Recently, the NBA ushered in a heavy news. Crypto.com has reached a 20-year agreement with AEG, owner and operator of the Staples Center in Los Angeles. The Staples Center will be officially renamed Crypto.com Arena (Crypto.com Arena).
Actually. Since the beginning of this year, NBA teams and stars and digital assets. The cooperation of blockchain technology companies continues to make progress.
up to now. The NBA has partnered with four companies in the cryptocurrency field, including FTX, Coinbasa, Crypto.com, and NYDIG. Established a cooperative relationship.
NBA stars issue NFT
Curry, Durant, McGrady and other star players have successively invested or issued NFTs. The Wizards player Dinwiddie started accepting Bitcoin as a salary as early as 2017. This year, he launched the cryptocurrency app Calaxy as a co-founder. Completed USD 7.5 million in financing.
As the world’s top basketball league. The NBA has embraced the field of cryptocurrency ahead of other sports leagues. It is foreseeable that more and more encryption service providers will appear in various sports events around the world.
The Lakers’ home stadium is renamed Crypto.com Arena
The Staples Center is the official home of the NBA Lakers, Clippers, WNBA Sparks and NHL Kings. This is the first time the venue has been renamed since its opening in 1999. At that time, Staples, an American office supplies retailer, spent $120 million to obtain the naming rights.
According to the “Los Angeles Times” quoting sources. The naming rights transaction for the next 20 years amounts to 700 million U.S. dollars. At the same time, this is the most “expensive” naming rights transaction in sports history.
This cooperation is about the future
Todd Goldstein, Chief Revenue Officer of AEG, said: “This partnership represents the fastest growing cryptocurrency platform in the world. The largest sports and live entertainment companies will jointly promote the future of sports and live entertainment. So, in the next few decades, this Incredible asset development in the field.”
According to the announcement. The agreement also makes Crypto.com the “official cryptocurrency platform partner” of the Los Angeles Lakers and the Los Angeles Kings.
Crypto.com is a company established in 2016. Headquartered in Singapore, a cryptocurrency exchange with more than 10 million customers.
But what is noticeable is. According to reports, the transaction was all paid in cash, not cryptocurrency.
The Staples Center is one of Los Angeles’ most iconic sports and entertainment venues. In addition to being the home of four professional teams, it is also the venue of multiple Grammy Awards. But after the official announcement of the name change on November 17. Many fans have expressed their regrets on social software.
“No one who lives in this city would call it that.

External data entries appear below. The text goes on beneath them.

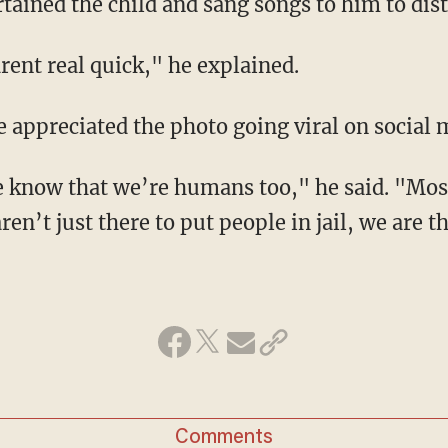
rtained the child and sang songs to him to dis
rent real quick," he explained.
e appreciated the photo going viral on social 
le know that we’re humans too," he said. "Mos
aren’t just there to put people in jail, we are 
Comments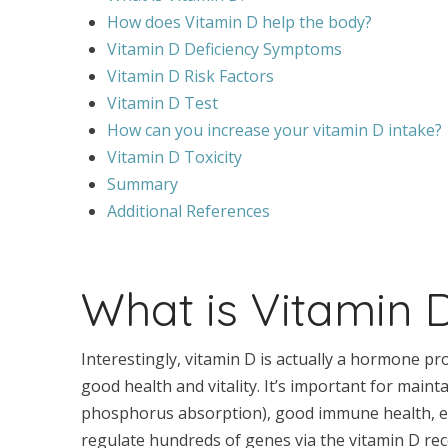
How does Vitamin D help the body?
Vitamin D Deficiency Symptoms
Vitamin D Risk Factors
Vitamin D Test
How can you increase your vitamin D intake?
Vitamin D Toxicity
Summary
Additional References
What is Vitamin 
Interestingly, vitamin D is actually a hormone p
good health and vitality. It’s important for maint
phosphorus absorption), good immune health, en
regulate hundreds of genes via the vitamin D rec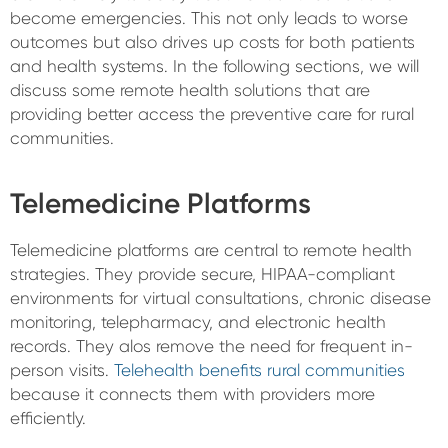
become emergencies. This not only leads to worse
outcomes but also drives up costs for both patients
and health systems. In the following sections, we will
discuss some remote health solutions that are
providing better access the preventive care for rural
communities.
Telemedicine Platforms
Telemedicine platforms are central to remote health
strategies. They provide secure, HIPAA-compliant
environments for virtual consultations, chronic disease
monitoring, telepharmacy, and electronic health
records. They alos remove the need for frequent in-
person visits.
Telehealth benefits rural communities
because it connects them with providers more
efficiently.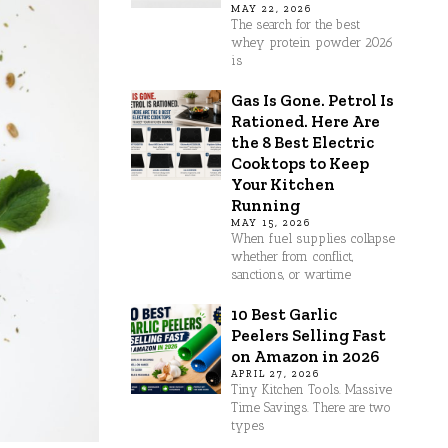
MAY 22, 2026
The search for the best
whey protein powder 2026
is
Gas Is Gone. Petrol Is
Rationed. Here Are
the 8 Best Electric
Cooktops to Keep
Your Kitchen
Running
MAY 15, 2026
When fuel supplies collapse
whether from conflict,
sanctions, or wartime
10 Best Garlic
Peelers Selling Fast
on Amazon in 2026
APRIL 27, 2026
Tiny Kitchen Tools. Massive
Time Savings. There are two
types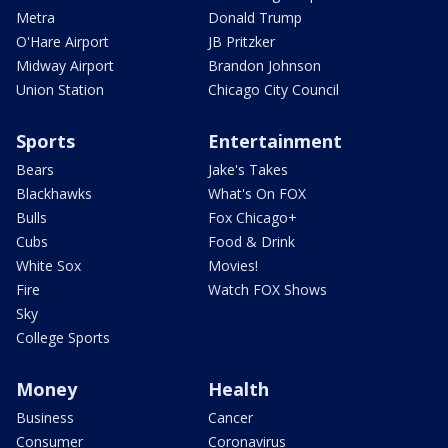
Metra
Donald Trump
O'Hare Airport
JB Pritzker
Midway Airport
Brandon Johnson
Union Station
Chicago City Council
Sports
Entertainment
Bears
Jake's Takes
Blackhawks
What's On FOX
Bulls
Fox Chicago+
Cubs
Food & Drink
White Sox
Movies!
Fire
Watch FOX Shows
Sky
College Sports
Money
Health
Business
Cancer
Consumer
Coronavirus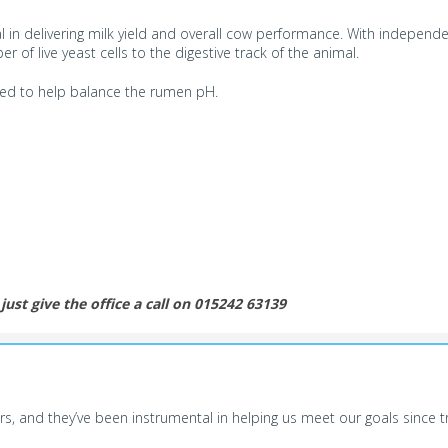
l in delivering milk yield and overall cow performance. With independen
of live yeast cells to the digestive track of the animal.
used to help balance the rumen pH.
just give the office a call on 015242 63139
, and they’ve been instrumental in helping us meet our goals since tra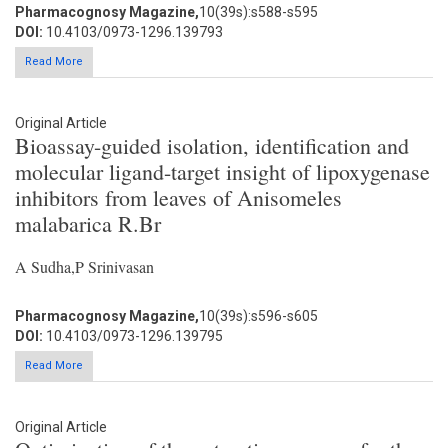
Pharmacognosy Magazine,
10(39s):s588-s595
DOI:
10.4103/0973-1296.139793
Read More
Original Article
Bioassay-guided isolation, identification and
molecular ligand-target insight of lipoxygenase
inhibitors from leaves of Anisomeles
malabarica R.Br
A Sudha,P Srinivasan
Pharmacognosy Magazine,
10(39s):s596-s605
DOI:
10.4103/0973-1296.139795
Read More
Original Article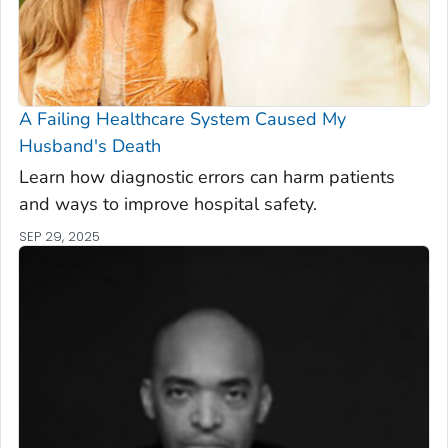
A Failing Healthcare System Caused My
Husband's Death
Learn how diagnostic errors can harm patients
and ways to improve hospital safety.
SEP 29, 2025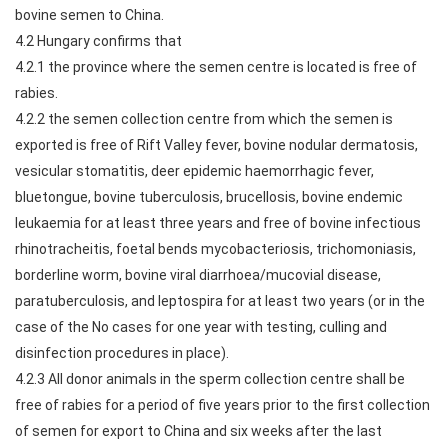
bovine semen to China.
4.2 Hungary confirms that
4.2.1 the province where the semen centre is located is free of
rabies.
4.2.2 the semen collection centre from which the semen is
exported is free of Rift Valley fever, bovine nodular dermatosis,
vesicular stomatitis, deer epidemic haemorrhagic fever,
bluetongue, bovine tuberculosis, brucellosis, bovine endemic
leukaemia for at least three years and free of bovine infectious
rhinotracheitis, foetal bends mycobacteriosis, trichomoniasis,
borderline worm, bovine viral diarrhoea/mucovial disease,
paratuberculosis, and leptospira for at least two years (or in the
case of the No cases for one year with testing, culling and
disinfection procedures in place).
4.2.3 All donor animals in the sperm collection centre shall be
free of rabies for a period of five years prior to the first collection
of semen for export to China and six weeks after the last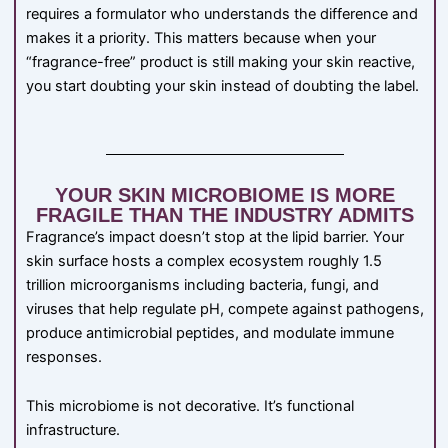
requires a formulator who understands the difference and
makes it a priority. This matters because when your
“fragrance-free” product is still making your skin reactive,
you start doubting your skin instead of doubting the label.
YOUR SKIN MICROBIOME IS MORE
FRAGILE THAN THE INDUSTRY ADMITS
Fragrance’s impact doesn’t stop at the lipid barrier. Your
skin surface hosts a complex ecosystem roughly 1.5
trillion microorganisms including bacteria, fungi, and
viruses that help regulate pH, compete against pathogens,
produce antimicrobial peptides, and modulate immune
responses.
This microbiome is not decorative. It’s functional
infrastructure.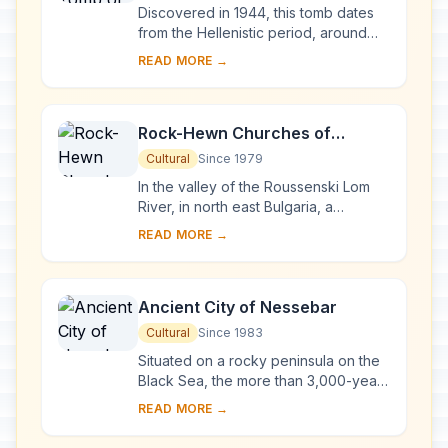
Discovered in 1944, this tomb dates
from the Hellenistic period, around
the end of the 4th century BC. It is
READ MORE →
located near Seutopolis, the capital
city...
Rock-Hewn Churches of
Ivanovo
Cultural
Since 1979
In the valley of the Roussenski Lom
River, in north east Bulgaria, a
complex of rock-hewn churches,
READ MORE →
chapels, monasteries and cells
developed in the vi...
Ancient City of Nessebar
Cultural
Since 1983
Situated on a rocky peninsula on the
Black Sea, the more than 3,000-year-
old site of Nessebar was originally a
READ MORE →
Thracian settlement (Menebria). At
the ...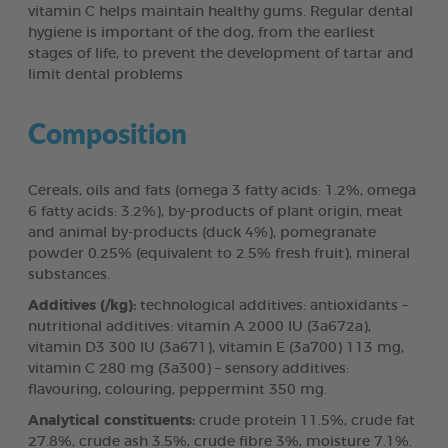
vitamin C helps maintain healthy gums. Regular dental
hygiene is important of the dog, from the earliest
stages of life, to prevent the development of tartar and
limit dental problems
Composition
Cereals, oils and fats (omega 3 fatty acids: 1.2%, omega
6 fatty acids: 3.2%), by-products of plant origin, meat
and animal by-products (duck 4%), pomegranate
powder 0.25% (equivalent to 2.5% fresh fruit), mineral
substances.
Additives (/kg):
technological additives: antioxidants –
nutritional additives: vitamin A 2000 IU (3a672a),
vitamin D3 300 IU (3a671), vitamin E (3a700) 113 mg,
vitamin C 280 mg (3a300) – sensory additives:
flavouring, colouring, peppermint 350 mg.
Analytical constituents:
crude protein 11.5%, crude fat
27.8%, crude ash 3.5%, crude fibre 3%, moisture 7.1%.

This building will always be called the Staples Center. O’Neill and Kobe built it” “Bad name, return Staples to us” …There are also fans who bluntly said, “Do you think cryptocurrency will still exist in 20 years? This is so cute.”
The cryptocurrency journey of NBA stars
The NBA’s application of blockchain technology has also created a collection market that makes fans even more crazy.

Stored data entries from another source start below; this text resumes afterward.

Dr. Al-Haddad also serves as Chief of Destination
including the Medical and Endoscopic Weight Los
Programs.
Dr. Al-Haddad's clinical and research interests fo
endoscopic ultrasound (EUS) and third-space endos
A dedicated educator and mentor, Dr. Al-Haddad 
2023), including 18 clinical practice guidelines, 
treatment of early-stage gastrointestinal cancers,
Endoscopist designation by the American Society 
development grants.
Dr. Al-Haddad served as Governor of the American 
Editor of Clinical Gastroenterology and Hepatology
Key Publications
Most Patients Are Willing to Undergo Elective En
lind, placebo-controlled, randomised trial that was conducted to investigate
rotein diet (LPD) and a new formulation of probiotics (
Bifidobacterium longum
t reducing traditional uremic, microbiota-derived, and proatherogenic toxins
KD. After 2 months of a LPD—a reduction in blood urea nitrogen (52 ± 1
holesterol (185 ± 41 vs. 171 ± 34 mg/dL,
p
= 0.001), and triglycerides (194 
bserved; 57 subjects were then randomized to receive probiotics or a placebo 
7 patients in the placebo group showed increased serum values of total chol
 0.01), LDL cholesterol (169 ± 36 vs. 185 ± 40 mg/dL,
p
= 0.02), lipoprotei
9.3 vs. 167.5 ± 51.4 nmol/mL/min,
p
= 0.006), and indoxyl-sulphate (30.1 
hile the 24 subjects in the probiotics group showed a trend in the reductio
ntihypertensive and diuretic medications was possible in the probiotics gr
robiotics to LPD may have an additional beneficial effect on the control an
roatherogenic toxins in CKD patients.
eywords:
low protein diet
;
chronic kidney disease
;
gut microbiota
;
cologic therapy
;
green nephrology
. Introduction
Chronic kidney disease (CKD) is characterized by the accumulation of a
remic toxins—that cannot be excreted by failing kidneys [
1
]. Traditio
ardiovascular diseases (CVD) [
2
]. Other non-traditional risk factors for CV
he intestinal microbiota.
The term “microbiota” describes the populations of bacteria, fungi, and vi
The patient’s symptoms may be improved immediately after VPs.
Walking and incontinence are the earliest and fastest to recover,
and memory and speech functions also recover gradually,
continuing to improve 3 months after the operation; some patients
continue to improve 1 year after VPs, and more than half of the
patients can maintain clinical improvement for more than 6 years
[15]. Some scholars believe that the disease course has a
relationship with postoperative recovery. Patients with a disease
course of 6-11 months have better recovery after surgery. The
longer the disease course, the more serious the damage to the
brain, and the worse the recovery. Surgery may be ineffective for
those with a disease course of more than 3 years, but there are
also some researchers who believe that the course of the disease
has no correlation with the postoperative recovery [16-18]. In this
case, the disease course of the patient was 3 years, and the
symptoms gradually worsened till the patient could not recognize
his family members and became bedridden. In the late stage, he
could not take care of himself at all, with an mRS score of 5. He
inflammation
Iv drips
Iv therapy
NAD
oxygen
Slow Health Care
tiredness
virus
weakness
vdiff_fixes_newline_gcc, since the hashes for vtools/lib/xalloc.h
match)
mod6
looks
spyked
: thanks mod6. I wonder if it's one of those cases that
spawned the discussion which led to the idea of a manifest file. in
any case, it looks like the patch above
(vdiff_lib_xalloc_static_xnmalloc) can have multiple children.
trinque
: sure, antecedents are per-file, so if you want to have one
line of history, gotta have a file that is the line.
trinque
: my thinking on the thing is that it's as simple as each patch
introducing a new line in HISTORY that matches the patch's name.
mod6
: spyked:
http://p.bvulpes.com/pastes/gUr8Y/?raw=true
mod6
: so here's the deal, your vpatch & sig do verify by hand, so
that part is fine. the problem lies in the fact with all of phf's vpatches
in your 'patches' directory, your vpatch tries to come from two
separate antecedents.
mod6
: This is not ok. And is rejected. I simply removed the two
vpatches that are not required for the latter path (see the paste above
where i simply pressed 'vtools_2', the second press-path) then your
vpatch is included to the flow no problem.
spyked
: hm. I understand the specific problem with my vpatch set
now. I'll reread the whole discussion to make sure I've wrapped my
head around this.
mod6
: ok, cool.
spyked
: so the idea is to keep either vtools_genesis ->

In July 2019, Dapper Labs announced that it will cooperate with the NBA and will launch the NBA Top Shot. In a statement at the time, Dapper Labs CEO Roham Gharegozlou said. This is a “revolutionary new experience. The jaw-dropping games and unforgettable moments become collectibles and can be owned forever.”

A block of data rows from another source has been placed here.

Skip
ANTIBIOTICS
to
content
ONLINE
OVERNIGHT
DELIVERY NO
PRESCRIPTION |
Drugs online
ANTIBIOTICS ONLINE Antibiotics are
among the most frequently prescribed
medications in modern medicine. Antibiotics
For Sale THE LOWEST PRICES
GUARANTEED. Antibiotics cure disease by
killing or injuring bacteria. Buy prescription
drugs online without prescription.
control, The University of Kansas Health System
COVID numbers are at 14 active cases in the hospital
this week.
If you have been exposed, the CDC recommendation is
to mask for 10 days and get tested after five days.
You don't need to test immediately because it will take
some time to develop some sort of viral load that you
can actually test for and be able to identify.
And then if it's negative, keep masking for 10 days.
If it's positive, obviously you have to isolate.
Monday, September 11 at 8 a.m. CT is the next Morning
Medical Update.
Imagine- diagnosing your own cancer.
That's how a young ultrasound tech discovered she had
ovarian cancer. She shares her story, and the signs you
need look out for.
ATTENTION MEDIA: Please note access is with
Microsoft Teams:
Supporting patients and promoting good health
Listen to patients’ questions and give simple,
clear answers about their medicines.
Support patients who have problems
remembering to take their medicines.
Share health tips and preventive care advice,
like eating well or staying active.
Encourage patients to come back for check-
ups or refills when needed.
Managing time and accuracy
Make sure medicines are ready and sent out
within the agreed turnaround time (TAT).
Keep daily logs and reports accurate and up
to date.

NBA Top Shot is a blockchain-based platform. Fans are allowed to buy, sell, and trade specific, numbered versions of officially licensed video collections.
From Durant’s three-pointer to James’ dunk. This digital transaction that allows fans to buy the best shots or game fragments of NBA players. Since its issuance in October last year, the transaction volume has exceeded 740 million U.S. dollars, and the number of transactions has reached 480,000.
There is no doubt that this blockchain-based business is very profitable. In addition, NBA Top Shot charges a 5% transaction fee for every transaction in the secondary market. And this 5% is shared by the entire alliance.
On the other hand, individual players are also spending money to buy unique NFTs. For example, in August this year, he spent 180,000 US dollars to buy a boring ape-like NBA Warriors star Curry. This also caused an uproar on domestic social media at the time.